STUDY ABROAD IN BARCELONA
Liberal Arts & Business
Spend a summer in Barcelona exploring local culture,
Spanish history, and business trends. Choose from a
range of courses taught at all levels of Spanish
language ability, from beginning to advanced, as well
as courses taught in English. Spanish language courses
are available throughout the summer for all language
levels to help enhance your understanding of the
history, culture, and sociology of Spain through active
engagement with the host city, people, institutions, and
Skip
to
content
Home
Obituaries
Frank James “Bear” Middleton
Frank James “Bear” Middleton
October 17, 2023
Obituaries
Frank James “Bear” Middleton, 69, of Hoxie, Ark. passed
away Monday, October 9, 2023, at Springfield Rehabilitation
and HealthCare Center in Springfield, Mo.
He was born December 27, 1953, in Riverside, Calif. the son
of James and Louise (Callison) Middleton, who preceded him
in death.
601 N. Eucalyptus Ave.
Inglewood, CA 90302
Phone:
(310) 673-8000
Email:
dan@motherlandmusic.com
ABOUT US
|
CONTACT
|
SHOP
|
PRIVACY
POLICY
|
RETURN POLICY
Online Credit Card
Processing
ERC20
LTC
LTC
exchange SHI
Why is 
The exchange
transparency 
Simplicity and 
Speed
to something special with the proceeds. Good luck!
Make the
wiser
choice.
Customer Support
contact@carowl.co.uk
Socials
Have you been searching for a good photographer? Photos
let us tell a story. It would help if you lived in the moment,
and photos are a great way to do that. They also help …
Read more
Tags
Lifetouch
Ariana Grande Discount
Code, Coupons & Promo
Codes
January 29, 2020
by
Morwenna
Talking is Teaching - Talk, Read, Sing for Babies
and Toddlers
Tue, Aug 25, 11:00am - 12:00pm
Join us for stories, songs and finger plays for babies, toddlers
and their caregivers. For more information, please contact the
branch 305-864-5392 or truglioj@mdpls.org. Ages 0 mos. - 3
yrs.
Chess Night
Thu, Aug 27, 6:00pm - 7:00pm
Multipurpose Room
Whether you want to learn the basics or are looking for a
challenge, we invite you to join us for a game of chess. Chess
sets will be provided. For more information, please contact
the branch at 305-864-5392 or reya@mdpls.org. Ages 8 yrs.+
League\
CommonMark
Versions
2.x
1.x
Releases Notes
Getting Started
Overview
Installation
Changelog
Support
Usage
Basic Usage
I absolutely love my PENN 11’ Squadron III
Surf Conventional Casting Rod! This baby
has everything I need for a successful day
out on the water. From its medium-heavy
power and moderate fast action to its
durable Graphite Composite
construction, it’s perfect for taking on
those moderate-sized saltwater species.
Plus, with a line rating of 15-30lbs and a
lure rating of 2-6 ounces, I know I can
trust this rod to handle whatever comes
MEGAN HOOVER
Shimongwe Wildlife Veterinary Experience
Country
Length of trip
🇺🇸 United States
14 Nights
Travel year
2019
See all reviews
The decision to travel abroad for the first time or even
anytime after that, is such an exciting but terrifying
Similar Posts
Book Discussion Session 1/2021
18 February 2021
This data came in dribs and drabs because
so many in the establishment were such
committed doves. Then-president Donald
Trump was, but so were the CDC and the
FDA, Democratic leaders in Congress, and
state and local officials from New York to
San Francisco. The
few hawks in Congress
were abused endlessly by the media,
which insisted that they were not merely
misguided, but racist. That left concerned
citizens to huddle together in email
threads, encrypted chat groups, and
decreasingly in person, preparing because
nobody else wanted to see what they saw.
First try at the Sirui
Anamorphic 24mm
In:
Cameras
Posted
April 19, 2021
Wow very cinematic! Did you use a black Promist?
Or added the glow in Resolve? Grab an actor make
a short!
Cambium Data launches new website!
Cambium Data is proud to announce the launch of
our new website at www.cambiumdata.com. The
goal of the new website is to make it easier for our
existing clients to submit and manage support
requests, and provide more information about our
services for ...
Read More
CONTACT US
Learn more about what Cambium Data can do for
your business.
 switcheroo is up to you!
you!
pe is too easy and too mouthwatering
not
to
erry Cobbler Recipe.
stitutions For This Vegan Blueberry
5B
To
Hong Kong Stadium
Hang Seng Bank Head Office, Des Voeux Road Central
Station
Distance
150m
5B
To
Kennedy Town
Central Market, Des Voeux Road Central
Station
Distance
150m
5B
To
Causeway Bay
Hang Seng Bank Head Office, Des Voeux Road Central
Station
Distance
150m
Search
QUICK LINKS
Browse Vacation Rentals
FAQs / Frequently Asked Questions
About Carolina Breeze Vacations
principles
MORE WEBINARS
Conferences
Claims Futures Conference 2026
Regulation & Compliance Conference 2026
□ □ □ □ □ □ □
Transcribe the records above exactly, beginning at the line that contains "anytime after that, is" and ending with the line that contains "threads, encrypted chat groups, and", both included, and nothing else.

anytime after that, is such an exciting but terrifying
Similar Posts
Book Discussion Session 1/2021
18 February 2021
This data came in dribs and drabs because
so many in the establishment were such
committed doves. Then-president Donald
Trump was, but so were the CDC and the
FDA, Democratic leaders in Congress, and
state and local officials from New York to
San Francisco. The
few hawks in Congress
were abused endlessly by the media,
which insisted that they were not merely
misguided, but racist. That left concerned
citizens to huddle together in email
threads, encrypted chat groups, and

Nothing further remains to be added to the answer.